A deep reflection is necessary in light of *the growing impact of artificial intelligence* on software development. Recent studies indicate that AI could, paradoxically, slow down developers’ efficiency by *19% when solving problems*. This phenomenon raises questions about the preconceived expectations of professionals who believed in a significant acceleration of their tasks. The contrast between *reality and expectations* becomes an essential concern to understand in order to grasp the future of the industry.
The results of the METR study
A study conducted by the research institute Model Evaluation and Threat Research (METR) reveals that AI-based programming assistants, far from optimizing developers’ productivity, seem instead to hinder their efficiency. The results published on July 10, 2025, show that developers using AI tools spent an additional 19% time solving complex problems.
The methodology of the study
For this study, METR recruited 16 experienced developers, active in open-source projects and familiar with AI. Each of them selected 246 representative tasks, such as debugging or adding features. The tasks were then divided into those performed with and without AI assistance, using the Cursor Pro tool, based on the Claude 3.5 and 3.7 models, deemed the most advanced.
Analysis of developers’ expectations
Even with optimistic expectations of a 24% acceleration, developers experienced a slowdown when using AI tools. This gap between expectations and reality highlights a significant disconnect. Despite this slowdown, 20% of participants continued to believe that AI was increasing their task execution speed.
Explanatory factors for inefficiency
Diverse factors explain this inefficiency. A strong expertise of developers in their projects allows them to better understand the issues encountered, making AI’s contribution less relevant. Indeed, they struggle more with less familiar problems.
Context deficit and tool reliability
The AI’s inability to grasp the surrounding context contributes to this inefficiency. AI struggles to integrate into complex environments, such as those of repositories with over a million lines of code, often created over a decade ago. Moreover, only 44% of the suggestions made by AI had received approval from developers, necessitating laborious revisions and corrections.
Implications for AI usage
The METR study raises questions about the integration of AI into software development processes. It emphasizes the need to adapt assistance tools to effectively meet developers’ needs. The potential learning effect of AI tools, such as Cursor, might manifest after several hundred hours of use, but the tested users had not reached that stage.
Future use cases for AI
Industry professionals must reevaluate the role of AI in their working methods. Market leaders, such as Microsoft and OpenAI, are developing customized solutions that could aim to circumvent these limitations. The future promises advances, but developers remain in search of a balance between autonomy and human assistance.
Frequently asked questions
What are the main results of the study on the impact of AI on developers’ efficiency?
The study conducted by METR revealed that developers using AI-powered assistants spent 19% more time solving problems, contradicting their initial expectations of a 24% increase in their efficiency.
What tasks were evaluated in this study regarding the use of AI?
Developers performed a list of 246 useful tasks, including bug fixes and the addition of new features, all of which could theoretically be completed in two hours.
Why did developers have disproportionate expectations regarding AI?
Developers believed that AI would allow them to significantly accelerate their implementations, but this excessive expectation led to a disconnect between their perceptions and the observed reality.
What factors were identified as causes of developers’ slowdown?

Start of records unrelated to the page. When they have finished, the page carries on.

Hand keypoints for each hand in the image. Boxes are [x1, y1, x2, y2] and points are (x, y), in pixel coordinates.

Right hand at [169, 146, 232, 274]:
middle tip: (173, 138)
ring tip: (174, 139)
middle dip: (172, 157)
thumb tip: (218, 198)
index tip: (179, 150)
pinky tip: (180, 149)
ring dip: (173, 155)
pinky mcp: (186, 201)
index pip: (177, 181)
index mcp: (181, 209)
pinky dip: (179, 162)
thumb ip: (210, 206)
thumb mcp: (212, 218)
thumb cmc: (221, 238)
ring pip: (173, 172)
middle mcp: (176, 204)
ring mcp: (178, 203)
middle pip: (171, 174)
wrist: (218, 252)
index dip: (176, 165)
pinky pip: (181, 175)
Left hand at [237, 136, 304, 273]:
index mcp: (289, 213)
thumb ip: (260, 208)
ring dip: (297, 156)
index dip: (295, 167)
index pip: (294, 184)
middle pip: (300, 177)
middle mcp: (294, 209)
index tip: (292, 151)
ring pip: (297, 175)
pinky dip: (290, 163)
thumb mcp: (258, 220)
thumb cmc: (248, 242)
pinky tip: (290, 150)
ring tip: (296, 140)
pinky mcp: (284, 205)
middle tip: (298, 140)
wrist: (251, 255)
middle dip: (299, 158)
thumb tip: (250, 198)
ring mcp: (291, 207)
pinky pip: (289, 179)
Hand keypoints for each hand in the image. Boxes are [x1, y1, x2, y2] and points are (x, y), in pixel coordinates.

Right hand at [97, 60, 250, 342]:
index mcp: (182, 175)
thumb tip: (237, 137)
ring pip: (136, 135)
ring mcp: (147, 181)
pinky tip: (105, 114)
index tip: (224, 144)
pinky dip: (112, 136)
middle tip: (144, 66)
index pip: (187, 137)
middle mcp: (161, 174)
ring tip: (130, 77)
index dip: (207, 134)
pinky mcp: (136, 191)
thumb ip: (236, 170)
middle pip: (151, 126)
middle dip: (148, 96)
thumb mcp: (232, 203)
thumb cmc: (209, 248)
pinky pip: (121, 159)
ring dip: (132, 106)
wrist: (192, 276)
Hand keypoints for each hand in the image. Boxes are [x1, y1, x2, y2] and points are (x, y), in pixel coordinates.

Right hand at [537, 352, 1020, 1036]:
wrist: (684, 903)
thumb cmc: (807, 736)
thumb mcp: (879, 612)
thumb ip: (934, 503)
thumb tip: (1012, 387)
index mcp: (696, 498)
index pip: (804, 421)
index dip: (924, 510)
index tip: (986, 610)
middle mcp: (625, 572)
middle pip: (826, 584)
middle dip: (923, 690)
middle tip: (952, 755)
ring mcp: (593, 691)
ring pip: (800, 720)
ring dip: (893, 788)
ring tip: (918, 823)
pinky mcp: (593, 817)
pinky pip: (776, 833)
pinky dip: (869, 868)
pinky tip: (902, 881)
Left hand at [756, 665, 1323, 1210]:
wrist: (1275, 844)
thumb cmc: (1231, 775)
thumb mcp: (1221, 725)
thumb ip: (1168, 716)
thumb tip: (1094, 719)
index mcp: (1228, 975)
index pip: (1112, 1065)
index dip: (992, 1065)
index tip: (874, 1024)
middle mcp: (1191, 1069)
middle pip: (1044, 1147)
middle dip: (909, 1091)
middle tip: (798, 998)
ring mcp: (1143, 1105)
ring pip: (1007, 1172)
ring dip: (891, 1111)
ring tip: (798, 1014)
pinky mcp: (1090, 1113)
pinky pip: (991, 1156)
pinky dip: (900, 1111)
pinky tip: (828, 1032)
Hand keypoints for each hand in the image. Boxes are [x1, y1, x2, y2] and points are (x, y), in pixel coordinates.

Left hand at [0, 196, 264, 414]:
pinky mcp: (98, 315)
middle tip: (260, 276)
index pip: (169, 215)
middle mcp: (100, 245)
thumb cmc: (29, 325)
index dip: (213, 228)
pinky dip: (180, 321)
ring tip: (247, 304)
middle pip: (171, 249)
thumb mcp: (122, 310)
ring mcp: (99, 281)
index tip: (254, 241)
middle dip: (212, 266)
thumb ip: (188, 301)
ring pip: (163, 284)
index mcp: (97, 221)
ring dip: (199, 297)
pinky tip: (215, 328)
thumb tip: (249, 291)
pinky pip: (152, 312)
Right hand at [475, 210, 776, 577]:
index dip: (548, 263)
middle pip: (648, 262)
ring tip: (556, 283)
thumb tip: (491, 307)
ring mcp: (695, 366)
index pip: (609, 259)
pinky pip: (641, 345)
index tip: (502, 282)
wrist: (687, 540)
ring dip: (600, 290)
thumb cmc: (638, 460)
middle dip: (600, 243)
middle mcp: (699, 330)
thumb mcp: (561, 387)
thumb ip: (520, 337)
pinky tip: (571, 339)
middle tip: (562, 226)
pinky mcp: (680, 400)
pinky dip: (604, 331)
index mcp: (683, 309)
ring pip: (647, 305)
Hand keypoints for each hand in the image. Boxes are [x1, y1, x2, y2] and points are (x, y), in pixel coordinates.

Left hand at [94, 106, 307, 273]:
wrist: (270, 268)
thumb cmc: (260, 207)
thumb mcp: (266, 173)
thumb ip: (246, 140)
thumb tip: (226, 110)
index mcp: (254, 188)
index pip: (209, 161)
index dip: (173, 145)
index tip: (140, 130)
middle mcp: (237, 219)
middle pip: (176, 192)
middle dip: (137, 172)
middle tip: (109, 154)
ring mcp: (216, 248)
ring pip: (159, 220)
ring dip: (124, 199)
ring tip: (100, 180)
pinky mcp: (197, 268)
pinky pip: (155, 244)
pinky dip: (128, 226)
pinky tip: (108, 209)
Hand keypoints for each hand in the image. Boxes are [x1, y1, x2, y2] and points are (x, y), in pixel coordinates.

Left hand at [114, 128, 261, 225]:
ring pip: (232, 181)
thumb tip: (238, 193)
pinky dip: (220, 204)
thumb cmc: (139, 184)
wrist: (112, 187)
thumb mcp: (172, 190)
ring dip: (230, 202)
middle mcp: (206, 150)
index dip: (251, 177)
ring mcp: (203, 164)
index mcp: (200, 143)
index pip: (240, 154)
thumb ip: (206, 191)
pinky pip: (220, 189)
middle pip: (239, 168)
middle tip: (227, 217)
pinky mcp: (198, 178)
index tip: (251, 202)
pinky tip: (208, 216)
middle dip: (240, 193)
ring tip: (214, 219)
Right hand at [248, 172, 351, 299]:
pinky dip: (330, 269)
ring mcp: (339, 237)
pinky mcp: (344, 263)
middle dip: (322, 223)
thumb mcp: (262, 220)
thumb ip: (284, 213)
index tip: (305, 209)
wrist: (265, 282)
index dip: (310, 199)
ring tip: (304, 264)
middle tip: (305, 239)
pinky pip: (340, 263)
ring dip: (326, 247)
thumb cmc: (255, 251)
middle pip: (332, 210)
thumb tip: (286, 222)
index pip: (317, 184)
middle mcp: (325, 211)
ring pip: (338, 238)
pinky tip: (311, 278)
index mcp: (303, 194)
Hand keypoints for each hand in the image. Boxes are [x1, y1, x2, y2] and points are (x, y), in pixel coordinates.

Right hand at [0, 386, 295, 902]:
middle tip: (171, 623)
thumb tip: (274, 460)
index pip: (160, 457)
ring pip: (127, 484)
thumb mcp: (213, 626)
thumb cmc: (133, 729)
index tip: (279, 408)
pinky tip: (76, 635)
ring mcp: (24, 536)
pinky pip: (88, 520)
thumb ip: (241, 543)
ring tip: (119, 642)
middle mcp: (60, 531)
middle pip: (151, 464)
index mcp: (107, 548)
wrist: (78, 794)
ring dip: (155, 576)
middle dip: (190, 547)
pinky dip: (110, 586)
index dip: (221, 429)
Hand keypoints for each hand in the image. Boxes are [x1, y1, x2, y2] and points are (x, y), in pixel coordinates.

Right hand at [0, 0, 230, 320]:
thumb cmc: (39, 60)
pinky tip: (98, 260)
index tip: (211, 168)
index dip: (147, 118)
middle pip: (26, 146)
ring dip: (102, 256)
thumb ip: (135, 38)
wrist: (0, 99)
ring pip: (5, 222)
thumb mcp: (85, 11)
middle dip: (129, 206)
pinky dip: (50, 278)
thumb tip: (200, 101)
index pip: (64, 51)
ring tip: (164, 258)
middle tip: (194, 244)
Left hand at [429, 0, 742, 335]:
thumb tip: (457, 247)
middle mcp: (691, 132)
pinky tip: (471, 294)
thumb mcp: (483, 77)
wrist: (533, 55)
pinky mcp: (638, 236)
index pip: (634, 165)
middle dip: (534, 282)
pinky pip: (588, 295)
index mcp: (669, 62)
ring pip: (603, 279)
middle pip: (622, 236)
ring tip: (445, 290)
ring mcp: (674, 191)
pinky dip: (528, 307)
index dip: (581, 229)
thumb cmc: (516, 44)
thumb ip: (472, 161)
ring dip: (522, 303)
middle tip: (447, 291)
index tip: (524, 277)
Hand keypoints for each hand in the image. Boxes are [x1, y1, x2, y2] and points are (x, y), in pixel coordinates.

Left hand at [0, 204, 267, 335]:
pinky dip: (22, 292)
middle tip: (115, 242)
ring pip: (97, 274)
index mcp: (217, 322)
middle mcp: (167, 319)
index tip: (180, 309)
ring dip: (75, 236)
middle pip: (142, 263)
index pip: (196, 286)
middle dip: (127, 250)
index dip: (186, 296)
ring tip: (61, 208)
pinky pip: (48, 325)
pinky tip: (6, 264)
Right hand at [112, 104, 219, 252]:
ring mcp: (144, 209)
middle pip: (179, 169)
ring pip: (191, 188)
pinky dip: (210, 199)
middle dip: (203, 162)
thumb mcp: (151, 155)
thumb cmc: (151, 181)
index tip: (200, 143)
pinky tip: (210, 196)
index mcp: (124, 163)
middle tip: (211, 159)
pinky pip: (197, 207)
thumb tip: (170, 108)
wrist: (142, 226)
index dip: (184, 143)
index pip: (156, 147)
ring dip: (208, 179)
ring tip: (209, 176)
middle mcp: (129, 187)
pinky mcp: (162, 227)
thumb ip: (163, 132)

The study highlighted several factors, including a context deficit, high expertise of developers in their projects, insufficient reliability of AI suggestions, and the complexity of work environments.
What was the acceptance rate of the suggestions generated by AI in the study?
Only 44% of the suggestions generated by AI were approved by developers, leading to additional time spent correcting or revising the code proposed by the assistant.
Do developers still believe that AI improves their efficiency after observing the slowdown?
Despite the slowdown, developers continued to believe that AI had helped them speed up their work by 20%.
How can experience with AI tools like Cursor evolve over time?
METR suggested that a learning effect could occur after hundreds of hours of use, but the study participants had not reached that stage at that time.
What recommendations could be made for developers using AI tools?
Developers might benefit from better training on the use of AI tools, as well as recognition of the limitations of these technologies in complex environments.